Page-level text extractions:
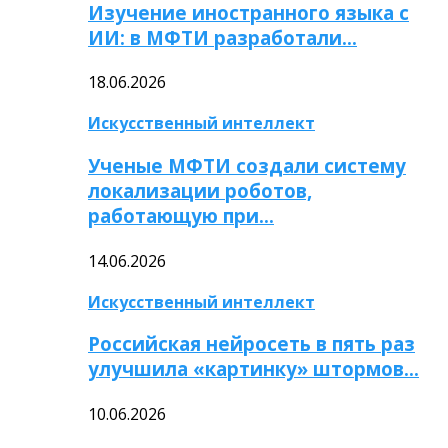
Изучение иностранного языка с
ИИ: в МФТИ разработали…
18.06.2026
Искусственный интеллект
Ученые МФТИ создали систему
локализации роботов,
работающую при…
14.06.2026
Искусственный интеллект
Российская нейросеть в пять раз
улучшила «картинку» штормов…
10.06.2026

WHAT YOU SHOULD DO: Look for the string "МФТИ" in the data above and return every line that has it.

WRITTEN ANSWER:
ИИ: в МФТИ разработали…
Ученые МФТИ создали систему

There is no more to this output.